De bodembalans van de Vlaamse landbouw kwantificeert de stikstof- en fosforhoeveelheden die door de beroepslandbouw op de cultuurgrond enerzijds worden aangevoerd (via kunstmest, dierlijke mest, andere mest, zaden en plantmateriaal, atmosferische stikstofdepositie, biologische stikstoffixatie) en anderzijds worden afgevoerd (via ammoniakemissie en gewasafvoer). Het verschil tussen aan- en afvoer wordt het overschot op de bodembalans genoemd en kan beschouwd worden als een maat voor de potentiële vervuiling van bodem, lucht en water door de landbouw. Hoe lager dit overschot, hoe beter voor het milieu.

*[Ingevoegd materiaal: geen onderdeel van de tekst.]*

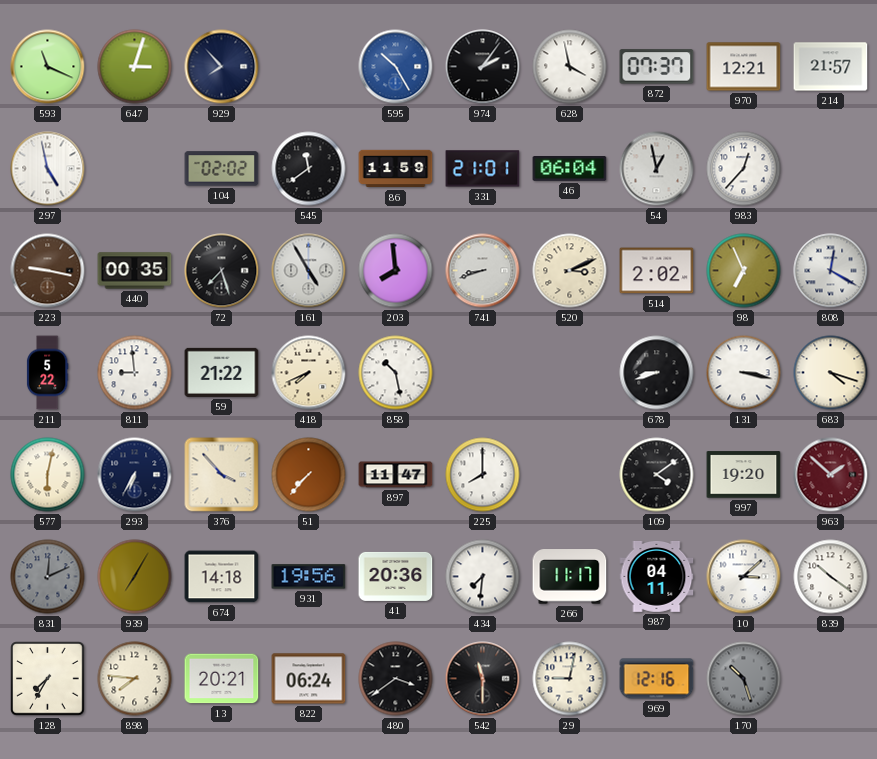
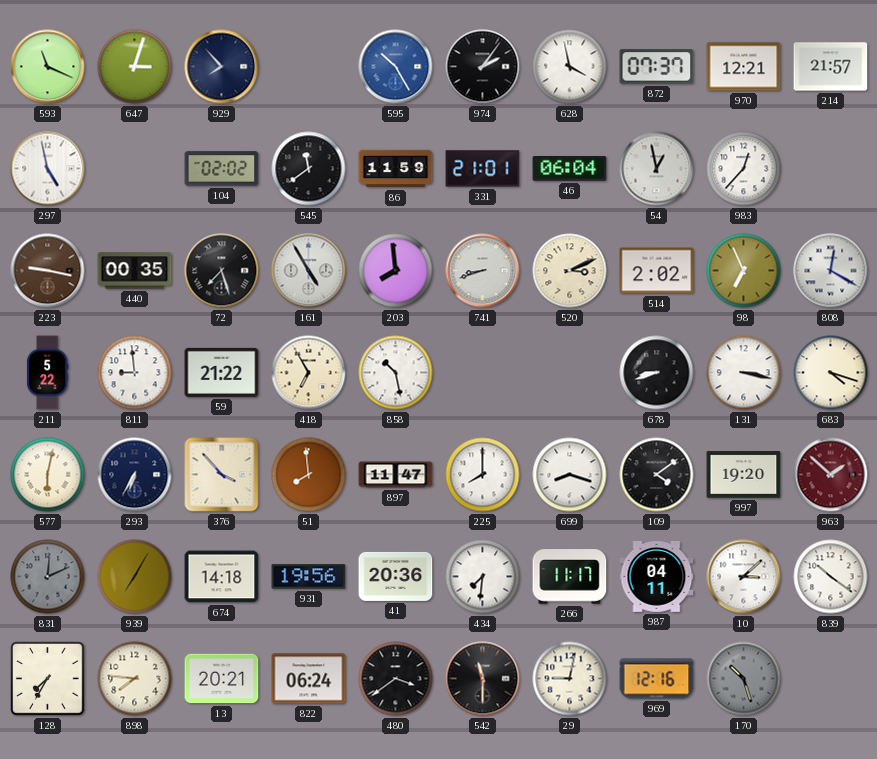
418: 7:41 -> 6:55
51: 7:37 -> 7:59
699: none -> 8:18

De bodembalans van de Vlaamse landbouw geeft de nutriëntenstromen (stikstof en fosfor) weer die verbonden zijn aan de dierlijke en plantaardige productie op de landbouwbodem. Het verschil tussen aan- en afvoerstromen wordt het overschot op de bodembalans genoemd en kan beschouwd worden als een maat voor de potentiële vervuiling van bodem, lucht en water door de landbouw.

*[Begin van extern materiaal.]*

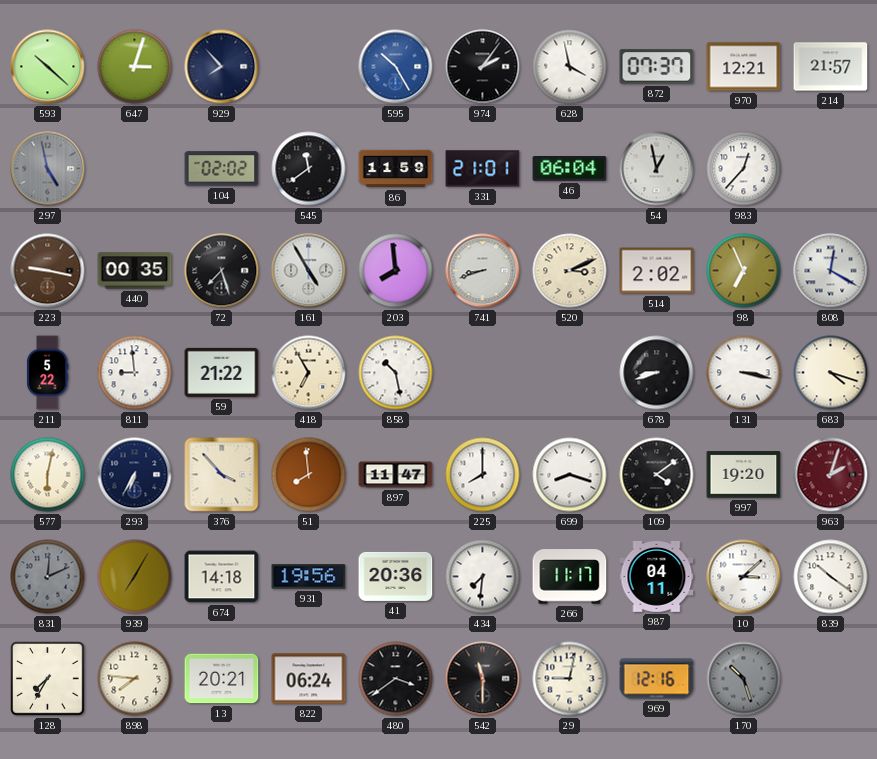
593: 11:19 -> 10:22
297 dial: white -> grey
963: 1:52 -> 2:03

De studie omvat vijf hoofdstukken. Na een inleiding wordt het concept van de bodembalans uitgelegd. Omdat de berekeningswijze veranderd is, wordt de methode uitvoerig omschreven (hoofdstuk 3 en 4). De resultaten per deelstroom worden ten slotte samengebracht in een bodembalans voor Vlaanderen en voor de 11 rivierbekkens (hoofdstuk 5). Voor 2007 wordt er eerst een vergelijking gemaakt tussen de oude en de nieuwe berekeningsmethode. Vervolgens wordt de evolutie van het overschot tussen 2007 en 2009 geschetst. Een foutenanalyse op de gewasafvoer geeft aan dat er een minimale fout op het overschot in acht genomen moet worden. Immers, alle rekenfouten komen in het overschot terecht. Het overschot per hectare wordt afgetoetst met de Vlaamse doelen uit het Milieubeleidsplan 2008-2010, zijnde 70 kg stikstof per ha en 3,6 kg fosfor per ha tegen 2010. Hieruit wordt duidelijk waar er nog extra inspanningen nodig zijn.